University and Agnosticism

The first religion course I took at my liberal arts university was “Christian Beginnings,” where we did a parallel study of the gospels and followed up with Pauline texts, clarifying which definitely, maybe, and weren’t actually written by Paul. Before I took this class, many cries of warning came from the general direction of my family and my church. I was told that academia would try to teach me their worldly, “scholarly” lies and that I needed to remain steadfastly discerning, guarding myself with the Word and prayer.

I remember the doubt that inevitably ebbed as I sat through the entire semester of this course. For one assignment, I was told to write a letter from Galatia to Paul, calling out his bullshit, and I executed this task with creative fervor. It was terrifying how confidently I stood against Paul, and I could tell my professor was just as shocked when he gave me an A and wrote, “VERY Insightful, Great Work!” at the top.

If there is such a thing as destiny, I’d think I was destined for a massive break from Christianity. It took a long time and a decent amount of exposure to new ideas for me to discover what had always been true inside myself the whole time, which is that I never found the Bible intellectually resonant no matter how many apologetic books I swallowed.

Should I have been terrified of information that contradicted what I was told to be true? At what point in a Christian’s journey is it okay to face the whole wide world of information out there? What does sheltering yourself from other information really produce? Not an understanding person. Not a person who has verified a tested reason to believe. I dug in and asked the hard questions and happened to come out an atheist. Is this so wrong? What did I do that was so bad? What law did I break?

Some people move from conservative to liberal Christianity in their journeys, and I’ve wondered why that didn’t happen for me. Instead, my entire foundation was overthrown. All of the presuppositions for a belief in God crumbled. I think part of it is because I just don’t care about Jesus. I see no need for Jesus, salvation, or any of that stuff that can only be necessary for someone who starts with a belief in a cosmic power of Evil. That belief itself is not necessary. I learned about the notion of necessity and discovered how much about beliefs aren’t necessary for understanding or surviving.

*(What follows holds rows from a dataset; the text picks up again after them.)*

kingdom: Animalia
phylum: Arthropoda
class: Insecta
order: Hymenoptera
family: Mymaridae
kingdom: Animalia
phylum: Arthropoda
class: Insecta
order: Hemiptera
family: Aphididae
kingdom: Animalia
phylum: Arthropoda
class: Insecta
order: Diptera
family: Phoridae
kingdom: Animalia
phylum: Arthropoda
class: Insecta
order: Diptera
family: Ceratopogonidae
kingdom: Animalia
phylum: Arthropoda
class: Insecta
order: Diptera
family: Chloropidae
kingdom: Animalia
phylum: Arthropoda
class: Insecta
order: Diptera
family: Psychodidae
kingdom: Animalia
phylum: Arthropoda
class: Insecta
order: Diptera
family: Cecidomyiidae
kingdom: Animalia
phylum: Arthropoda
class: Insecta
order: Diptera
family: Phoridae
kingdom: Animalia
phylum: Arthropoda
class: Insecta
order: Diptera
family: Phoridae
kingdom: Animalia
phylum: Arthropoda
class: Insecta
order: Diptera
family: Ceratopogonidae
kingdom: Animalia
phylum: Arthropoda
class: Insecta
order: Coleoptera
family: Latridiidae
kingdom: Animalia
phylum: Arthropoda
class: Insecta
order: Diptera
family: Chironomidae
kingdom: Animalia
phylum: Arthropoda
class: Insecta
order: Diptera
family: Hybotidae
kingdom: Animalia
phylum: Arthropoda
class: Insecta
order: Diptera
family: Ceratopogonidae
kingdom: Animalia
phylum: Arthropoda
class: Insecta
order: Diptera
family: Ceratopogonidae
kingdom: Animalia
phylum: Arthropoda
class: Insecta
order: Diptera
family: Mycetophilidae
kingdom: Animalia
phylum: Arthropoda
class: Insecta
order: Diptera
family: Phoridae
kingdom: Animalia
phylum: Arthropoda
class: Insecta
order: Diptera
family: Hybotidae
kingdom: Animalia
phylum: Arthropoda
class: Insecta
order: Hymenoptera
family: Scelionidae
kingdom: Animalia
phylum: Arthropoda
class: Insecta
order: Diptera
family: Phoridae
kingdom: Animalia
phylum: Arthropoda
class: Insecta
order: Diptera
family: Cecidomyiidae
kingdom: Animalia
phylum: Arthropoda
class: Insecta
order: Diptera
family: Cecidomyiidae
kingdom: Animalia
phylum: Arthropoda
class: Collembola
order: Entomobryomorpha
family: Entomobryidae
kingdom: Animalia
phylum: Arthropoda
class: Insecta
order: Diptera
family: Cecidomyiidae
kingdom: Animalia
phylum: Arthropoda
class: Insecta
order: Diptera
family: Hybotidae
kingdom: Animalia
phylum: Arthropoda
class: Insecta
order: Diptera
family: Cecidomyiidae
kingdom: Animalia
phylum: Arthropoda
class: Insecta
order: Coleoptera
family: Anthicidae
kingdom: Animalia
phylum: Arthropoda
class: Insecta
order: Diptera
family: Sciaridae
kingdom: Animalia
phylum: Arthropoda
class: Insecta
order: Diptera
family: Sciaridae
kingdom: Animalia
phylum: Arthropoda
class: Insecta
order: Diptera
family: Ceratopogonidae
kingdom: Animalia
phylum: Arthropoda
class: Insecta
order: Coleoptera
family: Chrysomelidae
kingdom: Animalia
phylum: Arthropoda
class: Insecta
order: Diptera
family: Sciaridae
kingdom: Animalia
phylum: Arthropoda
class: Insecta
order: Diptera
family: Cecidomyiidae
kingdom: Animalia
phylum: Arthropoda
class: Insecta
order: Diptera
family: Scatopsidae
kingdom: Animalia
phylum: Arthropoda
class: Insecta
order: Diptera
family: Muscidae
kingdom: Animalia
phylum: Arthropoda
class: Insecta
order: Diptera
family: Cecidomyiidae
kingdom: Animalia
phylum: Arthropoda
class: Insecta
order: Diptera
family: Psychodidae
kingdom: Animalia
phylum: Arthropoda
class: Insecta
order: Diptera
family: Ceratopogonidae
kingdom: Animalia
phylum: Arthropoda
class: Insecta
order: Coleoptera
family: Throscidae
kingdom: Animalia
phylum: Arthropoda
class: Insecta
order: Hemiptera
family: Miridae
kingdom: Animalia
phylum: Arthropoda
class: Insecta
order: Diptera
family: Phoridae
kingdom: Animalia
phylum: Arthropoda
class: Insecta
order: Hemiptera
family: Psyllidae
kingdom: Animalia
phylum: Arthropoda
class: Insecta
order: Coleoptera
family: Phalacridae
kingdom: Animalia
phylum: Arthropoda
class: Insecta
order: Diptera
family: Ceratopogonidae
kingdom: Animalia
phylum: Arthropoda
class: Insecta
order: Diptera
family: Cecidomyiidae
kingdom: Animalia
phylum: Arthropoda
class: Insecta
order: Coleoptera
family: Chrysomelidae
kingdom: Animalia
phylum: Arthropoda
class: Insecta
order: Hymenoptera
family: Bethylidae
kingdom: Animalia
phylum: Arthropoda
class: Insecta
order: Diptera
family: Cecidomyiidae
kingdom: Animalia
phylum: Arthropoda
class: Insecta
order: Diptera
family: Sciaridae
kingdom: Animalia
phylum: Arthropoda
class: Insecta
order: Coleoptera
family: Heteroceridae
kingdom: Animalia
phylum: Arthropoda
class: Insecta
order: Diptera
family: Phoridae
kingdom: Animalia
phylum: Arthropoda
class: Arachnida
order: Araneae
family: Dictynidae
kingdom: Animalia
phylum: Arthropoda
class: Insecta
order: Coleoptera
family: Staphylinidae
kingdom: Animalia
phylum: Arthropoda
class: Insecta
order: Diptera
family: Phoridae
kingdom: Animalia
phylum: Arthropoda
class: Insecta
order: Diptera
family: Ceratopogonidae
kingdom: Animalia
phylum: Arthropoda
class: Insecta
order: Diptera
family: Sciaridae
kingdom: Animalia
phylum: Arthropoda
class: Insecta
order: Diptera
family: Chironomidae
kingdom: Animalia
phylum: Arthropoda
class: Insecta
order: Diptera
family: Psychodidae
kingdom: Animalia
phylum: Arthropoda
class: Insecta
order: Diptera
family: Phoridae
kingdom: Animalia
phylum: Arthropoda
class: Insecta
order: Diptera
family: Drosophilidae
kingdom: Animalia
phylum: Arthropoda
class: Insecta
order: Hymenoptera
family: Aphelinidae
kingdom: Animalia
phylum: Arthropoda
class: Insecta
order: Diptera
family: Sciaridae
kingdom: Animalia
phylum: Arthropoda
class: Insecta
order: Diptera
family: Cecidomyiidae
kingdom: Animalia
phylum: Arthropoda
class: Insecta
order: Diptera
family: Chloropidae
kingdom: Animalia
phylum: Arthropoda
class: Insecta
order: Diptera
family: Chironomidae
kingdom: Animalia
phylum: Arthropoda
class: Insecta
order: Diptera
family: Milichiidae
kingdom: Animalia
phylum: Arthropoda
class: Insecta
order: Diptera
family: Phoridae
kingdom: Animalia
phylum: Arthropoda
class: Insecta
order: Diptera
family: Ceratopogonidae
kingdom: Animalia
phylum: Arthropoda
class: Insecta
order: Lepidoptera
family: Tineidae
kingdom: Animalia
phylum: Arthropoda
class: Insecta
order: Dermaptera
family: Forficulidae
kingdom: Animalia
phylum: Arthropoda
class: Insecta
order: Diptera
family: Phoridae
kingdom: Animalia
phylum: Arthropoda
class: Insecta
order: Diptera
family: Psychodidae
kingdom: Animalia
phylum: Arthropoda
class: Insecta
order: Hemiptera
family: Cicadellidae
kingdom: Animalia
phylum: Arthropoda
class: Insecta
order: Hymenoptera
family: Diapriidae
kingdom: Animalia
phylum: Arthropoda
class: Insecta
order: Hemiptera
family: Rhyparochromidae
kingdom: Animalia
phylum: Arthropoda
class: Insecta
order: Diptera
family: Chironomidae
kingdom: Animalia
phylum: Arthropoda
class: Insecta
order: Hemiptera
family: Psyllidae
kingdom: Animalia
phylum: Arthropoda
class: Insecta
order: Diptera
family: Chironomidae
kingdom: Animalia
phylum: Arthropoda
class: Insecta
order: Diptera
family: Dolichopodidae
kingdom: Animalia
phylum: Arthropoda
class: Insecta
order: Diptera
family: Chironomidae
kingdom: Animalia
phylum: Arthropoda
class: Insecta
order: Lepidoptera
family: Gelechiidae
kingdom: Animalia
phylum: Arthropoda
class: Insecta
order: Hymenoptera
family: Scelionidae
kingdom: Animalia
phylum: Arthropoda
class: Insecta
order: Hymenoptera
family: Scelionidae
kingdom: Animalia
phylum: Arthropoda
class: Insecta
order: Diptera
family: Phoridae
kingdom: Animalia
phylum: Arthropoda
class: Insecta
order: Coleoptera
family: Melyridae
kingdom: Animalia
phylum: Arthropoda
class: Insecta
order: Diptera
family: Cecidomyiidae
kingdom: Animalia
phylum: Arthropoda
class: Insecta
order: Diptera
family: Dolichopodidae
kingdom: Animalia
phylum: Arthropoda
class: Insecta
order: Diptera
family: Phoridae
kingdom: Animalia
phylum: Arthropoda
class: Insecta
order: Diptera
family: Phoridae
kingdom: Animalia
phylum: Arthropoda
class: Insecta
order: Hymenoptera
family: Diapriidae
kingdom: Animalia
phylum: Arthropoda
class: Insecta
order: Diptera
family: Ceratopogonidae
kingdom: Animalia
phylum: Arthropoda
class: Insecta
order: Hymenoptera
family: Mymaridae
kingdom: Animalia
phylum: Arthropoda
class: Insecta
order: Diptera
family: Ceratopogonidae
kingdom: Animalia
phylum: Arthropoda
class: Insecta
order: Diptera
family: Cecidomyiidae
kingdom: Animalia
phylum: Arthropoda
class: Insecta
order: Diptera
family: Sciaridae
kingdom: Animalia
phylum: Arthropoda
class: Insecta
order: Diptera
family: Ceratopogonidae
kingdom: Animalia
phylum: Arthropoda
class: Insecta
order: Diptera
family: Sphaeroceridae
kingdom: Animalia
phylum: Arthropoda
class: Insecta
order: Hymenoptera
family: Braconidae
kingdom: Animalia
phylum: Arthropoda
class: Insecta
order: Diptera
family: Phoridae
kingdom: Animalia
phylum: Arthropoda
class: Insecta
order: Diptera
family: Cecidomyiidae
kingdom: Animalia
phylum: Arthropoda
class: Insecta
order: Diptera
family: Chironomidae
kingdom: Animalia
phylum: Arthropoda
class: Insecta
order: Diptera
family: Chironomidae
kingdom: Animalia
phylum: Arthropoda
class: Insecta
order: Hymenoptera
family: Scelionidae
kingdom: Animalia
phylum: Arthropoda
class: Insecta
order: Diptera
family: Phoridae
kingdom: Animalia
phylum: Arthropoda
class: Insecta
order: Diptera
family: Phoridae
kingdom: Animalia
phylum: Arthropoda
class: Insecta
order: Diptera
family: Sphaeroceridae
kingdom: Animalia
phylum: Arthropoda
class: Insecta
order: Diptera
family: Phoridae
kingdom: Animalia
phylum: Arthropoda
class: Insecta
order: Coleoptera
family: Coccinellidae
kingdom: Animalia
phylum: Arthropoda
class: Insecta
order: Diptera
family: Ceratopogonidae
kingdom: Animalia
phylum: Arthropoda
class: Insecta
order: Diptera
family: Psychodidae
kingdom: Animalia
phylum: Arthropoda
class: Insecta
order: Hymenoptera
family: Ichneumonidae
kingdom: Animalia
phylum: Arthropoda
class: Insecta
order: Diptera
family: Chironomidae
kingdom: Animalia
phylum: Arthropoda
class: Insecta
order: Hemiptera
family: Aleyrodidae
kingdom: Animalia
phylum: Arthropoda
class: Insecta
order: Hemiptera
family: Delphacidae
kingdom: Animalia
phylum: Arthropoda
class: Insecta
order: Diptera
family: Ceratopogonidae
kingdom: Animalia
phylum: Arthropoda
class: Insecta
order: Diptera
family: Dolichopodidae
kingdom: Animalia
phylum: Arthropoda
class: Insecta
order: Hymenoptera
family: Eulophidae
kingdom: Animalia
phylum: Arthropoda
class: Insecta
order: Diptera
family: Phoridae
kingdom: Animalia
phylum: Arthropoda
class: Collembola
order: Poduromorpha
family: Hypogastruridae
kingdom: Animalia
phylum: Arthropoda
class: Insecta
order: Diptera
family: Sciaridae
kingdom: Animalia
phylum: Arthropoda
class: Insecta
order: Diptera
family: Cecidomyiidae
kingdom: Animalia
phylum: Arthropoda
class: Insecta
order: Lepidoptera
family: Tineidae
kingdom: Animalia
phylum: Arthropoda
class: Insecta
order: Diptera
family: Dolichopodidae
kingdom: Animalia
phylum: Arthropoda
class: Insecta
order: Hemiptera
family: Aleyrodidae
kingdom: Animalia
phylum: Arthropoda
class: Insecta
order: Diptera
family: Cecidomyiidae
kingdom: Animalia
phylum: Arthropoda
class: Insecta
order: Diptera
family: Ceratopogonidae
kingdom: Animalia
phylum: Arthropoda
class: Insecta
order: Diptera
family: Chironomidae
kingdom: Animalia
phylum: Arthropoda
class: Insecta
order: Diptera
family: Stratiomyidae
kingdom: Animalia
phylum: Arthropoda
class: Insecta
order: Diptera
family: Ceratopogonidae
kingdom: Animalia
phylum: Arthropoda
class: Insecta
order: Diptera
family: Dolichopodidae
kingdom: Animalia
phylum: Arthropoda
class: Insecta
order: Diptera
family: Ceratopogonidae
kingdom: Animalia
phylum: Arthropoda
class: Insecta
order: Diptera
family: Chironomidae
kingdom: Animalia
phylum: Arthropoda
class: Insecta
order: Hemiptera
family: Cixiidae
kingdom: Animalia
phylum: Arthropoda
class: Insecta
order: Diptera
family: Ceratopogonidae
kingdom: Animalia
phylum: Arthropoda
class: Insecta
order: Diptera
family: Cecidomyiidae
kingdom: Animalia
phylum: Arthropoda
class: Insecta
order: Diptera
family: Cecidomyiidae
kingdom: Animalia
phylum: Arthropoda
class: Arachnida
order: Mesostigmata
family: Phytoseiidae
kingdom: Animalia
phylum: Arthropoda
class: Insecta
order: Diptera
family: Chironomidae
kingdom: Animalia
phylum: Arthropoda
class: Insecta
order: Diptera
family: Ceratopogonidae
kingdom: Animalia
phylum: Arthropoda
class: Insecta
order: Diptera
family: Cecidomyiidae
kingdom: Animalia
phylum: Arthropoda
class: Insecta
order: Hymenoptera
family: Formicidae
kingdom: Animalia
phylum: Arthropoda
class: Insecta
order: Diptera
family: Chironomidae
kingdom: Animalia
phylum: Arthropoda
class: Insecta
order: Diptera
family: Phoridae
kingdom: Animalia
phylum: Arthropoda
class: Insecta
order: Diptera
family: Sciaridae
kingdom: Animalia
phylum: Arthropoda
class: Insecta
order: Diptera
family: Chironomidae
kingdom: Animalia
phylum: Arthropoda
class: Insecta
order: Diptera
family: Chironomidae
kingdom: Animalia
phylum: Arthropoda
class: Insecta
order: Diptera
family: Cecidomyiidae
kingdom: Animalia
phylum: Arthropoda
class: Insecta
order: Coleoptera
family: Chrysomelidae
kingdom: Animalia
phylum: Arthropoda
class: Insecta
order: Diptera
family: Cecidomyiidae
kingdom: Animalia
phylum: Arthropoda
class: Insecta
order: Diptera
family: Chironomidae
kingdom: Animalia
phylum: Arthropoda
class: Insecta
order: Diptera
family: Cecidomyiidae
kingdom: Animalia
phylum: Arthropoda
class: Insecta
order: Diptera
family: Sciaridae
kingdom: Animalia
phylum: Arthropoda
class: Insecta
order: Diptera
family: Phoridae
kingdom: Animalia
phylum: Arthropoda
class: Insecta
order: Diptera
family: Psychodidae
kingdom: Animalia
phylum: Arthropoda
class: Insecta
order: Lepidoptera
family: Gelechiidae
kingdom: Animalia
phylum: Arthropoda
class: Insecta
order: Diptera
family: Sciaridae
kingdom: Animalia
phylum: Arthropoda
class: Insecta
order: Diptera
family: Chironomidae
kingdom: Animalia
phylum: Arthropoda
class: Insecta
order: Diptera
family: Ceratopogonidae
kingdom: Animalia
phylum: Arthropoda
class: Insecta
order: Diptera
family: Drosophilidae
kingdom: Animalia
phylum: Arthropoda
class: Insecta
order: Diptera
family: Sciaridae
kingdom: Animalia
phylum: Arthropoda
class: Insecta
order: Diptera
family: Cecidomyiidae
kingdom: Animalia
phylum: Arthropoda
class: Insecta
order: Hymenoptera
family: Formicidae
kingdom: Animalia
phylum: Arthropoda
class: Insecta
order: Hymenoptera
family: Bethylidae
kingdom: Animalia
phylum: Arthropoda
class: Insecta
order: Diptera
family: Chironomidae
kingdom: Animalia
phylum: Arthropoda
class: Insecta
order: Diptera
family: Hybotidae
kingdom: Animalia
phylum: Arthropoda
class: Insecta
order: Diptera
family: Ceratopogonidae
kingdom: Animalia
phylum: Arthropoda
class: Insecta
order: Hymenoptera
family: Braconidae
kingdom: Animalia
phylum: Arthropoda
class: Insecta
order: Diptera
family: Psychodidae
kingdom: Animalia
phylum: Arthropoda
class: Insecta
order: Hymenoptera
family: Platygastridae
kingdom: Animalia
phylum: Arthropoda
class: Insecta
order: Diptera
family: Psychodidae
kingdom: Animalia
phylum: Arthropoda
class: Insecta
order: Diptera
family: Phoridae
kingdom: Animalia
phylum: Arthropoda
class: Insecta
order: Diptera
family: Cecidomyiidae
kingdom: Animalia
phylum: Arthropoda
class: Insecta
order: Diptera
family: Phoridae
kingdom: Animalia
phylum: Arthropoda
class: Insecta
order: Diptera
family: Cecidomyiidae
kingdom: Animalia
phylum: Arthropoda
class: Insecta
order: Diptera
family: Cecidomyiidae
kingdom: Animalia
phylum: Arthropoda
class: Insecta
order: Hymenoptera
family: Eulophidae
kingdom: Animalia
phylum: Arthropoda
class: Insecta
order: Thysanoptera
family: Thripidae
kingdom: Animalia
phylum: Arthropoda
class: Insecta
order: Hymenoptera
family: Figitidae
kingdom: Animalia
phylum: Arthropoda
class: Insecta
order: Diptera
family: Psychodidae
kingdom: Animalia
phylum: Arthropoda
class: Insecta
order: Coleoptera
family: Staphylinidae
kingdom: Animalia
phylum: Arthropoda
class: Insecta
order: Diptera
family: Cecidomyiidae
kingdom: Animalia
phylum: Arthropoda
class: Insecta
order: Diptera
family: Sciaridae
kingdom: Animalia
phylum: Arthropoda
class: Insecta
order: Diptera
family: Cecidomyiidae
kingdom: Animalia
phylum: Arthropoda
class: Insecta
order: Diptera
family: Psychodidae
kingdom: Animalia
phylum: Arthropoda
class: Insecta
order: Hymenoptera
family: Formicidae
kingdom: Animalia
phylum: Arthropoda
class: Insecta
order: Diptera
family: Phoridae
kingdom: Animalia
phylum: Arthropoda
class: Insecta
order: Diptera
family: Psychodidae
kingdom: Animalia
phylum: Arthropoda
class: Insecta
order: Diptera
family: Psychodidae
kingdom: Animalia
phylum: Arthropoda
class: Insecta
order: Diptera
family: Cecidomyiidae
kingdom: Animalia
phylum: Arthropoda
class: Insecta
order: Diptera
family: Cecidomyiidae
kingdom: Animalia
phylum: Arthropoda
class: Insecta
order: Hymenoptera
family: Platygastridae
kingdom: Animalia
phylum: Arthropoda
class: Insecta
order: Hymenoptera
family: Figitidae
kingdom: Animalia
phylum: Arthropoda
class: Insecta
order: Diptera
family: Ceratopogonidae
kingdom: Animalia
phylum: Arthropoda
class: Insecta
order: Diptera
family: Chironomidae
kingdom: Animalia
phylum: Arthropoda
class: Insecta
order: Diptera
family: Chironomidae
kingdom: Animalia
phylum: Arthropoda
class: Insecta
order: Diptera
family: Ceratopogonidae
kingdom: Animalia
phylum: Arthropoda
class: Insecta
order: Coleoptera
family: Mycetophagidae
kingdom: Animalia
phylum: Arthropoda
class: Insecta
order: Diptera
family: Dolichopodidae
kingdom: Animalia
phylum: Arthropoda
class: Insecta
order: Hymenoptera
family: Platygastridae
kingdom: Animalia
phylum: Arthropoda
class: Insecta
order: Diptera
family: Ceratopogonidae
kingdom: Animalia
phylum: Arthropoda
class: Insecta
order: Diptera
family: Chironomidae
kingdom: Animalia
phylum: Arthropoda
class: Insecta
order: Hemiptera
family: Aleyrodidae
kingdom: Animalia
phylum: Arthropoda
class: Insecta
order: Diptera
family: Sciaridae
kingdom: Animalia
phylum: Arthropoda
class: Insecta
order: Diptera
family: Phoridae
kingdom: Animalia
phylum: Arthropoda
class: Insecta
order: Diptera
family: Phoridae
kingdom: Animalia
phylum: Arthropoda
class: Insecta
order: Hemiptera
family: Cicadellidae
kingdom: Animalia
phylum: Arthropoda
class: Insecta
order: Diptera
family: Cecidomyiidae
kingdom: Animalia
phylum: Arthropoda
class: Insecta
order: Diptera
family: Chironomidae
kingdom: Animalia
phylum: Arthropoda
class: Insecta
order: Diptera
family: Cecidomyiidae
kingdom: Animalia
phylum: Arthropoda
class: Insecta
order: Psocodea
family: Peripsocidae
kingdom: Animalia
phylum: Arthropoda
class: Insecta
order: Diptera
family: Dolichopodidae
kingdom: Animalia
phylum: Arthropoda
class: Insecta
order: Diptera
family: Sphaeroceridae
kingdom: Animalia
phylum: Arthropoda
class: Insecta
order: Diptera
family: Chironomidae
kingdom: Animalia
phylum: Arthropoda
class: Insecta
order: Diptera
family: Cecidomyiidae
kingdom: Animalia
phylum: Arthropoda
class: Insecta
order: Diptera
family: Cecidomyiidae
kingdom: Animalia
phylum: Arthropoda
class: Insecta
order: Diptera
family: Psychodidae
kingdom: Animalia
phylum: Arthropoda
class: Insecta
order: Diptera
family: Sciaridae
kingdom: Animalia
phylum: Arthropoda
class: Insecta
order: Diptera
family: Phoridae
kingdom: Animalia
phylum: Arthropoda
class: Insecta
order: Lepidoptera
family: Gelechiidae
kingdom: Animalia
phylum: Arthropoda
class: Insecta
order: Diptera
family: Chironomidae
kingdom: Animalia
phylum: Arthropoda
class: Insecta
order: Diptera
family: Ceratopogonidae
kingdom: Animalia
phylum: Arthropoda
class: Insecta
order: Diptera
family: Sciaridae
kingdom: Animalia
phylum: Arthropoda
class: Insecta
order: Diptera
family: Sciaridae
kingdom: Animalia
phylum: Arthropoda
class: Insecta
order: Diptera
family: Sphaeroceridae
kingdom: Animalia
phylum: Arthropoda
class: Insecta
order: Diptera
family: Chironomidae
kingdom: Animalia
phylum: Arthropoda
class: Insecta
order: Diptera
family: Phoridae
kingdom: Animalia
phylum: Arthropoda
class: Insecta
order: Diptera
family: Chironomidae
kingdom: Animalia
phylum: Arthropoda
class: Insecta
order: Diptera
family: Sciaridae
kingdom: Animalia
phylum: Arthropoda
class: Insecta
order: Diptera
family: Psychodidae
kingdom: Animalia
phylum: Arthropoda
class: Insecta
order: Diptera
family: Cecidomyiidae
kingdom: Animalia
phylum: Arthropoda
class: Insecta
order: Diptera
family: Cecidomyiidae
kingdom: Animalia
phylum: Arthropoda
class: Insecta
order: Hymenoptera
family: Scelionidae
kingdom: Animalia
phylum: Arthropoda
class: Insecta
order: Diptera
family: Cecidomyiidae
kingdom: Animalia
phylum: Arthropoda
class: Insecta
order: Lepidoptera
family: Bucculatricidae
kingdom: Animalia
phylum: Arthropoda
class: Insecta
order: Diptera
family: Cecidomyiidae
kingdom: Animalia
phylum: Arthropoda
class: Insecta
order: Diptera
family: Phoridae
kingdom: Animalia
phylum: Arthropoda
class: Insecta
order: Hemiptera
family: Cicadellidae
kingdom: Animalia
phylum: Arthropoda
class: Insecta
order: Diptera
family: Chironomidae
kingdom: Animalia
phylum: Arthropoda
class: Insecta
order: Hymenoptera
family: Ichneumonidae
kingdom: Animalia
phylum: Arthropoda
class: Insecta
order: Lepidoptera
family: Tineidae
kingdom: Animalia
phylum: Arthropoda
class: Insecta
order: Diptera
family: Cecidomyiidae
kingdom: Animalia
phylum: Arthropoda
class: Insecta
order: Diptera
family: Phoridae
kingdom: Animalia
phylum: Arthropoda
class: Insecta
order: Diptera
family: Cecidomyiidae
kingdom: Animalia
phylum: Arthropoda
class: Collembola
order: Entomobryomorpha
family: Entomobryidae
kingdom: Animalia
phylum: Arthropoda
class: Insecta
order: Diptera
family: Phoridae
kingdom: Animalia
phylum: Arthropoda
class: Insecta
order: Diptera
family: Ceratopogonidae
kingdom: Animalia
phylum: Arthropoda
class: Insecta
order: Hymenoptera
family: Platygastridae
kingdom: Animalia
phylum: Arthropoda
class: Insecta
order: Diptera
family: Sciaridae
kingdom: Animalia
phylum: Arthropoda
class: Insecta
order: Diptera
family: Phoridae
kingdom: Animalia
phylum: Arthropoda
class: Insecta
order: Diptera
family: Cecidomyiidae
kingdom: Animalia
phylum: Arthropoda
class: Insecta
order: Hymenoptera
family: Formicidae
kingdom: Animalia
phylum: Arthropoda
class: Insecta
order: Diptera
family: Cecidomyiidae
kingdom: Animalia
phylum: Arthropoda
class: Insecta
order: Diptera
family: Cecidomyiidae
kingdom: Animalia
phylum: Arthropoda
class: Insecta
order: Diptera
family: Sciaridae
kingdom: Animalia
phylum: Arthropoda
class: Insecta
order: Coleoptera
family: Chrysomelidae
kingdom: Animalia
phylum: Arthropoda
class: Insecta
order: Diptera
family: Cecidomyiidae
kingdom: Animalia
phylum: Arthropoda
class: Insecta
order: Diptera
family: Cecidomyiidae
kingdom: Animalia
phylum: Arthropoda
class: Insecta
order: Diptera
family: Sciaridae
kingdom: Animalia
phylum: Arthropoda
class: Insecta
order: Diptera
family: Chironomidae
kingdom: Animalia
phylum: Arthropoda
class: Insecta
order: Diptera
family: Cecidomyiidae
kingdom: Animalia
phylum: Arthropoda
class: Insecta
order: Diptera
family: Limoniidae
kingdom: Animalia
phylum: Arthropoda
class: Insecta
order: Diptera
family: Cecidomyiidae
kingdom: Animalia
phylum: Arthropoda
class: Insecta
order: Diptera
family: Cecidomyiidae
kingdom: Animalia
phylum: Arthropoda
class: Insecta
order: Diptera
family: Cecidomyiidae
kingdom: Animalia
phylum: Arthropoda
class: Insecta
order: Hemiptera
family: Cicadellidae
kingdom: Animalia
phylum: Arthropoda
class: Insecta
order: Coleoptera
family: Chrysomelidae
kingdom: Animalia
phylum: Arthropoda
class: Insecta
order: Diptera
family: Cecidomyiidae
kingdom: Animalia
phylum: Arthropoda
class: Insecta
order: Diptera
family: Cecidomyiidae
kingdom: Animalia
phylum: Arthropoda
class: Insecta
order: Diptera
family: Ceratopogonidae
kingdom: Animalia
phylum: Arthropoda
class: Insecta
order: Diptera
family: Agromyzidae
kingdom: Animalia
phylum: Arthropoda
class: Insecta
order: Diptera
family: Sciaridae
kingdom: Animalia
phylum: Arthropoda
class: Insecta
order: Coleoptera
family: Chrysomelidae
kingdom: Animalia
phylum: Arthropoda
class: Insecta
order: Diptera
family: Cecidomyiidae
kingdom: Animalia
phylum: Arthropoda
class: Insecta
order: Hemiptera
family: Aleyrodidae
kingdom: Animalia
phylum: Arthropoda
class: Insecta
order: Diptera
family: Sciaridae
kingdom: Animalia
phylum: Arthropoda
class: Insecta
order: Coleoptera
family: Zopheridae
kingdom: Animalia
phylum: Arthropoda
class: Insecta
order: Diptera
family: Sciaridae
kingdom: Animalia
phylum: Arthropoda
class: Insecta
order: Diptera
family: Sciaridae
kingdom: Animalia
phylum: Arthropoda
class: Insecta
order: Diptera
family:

A belief in God is born from something perceived as necessary to a person.

You get notions like these – For anything to exist, God was necessary. Since I feel this desire for God, God must be necessary. I can’t fathom the idea of there not being a God, so God must be necessary.

All of those conclusions are false conclusions for me. God is not necessary for me. I think this was true for a long time, but I didn’t even know it. Some tell me I am having a hard time with the deconversion because I have separated myself from God. Let me ask you about the former Muslims who are having an even harder time or the former Mormons having a harder time or the former Jews having a harder time. Believe me, I’m handling this better than a lot of people–a lot of people who believed in different gods. Why is deconversion so difficult for them? Is it because we’ve all been separated from our respective gods?

A lot of “logic” is flawed, particularly apologetic logic. A lot of the logic that I followed to get out of Christianity was also flawed, but what I finally landed on because of that was the extent of my own ignorance. I wish agnosticism didn’t get such a bad rap because it is truly the position that displays the most intellectual integrity.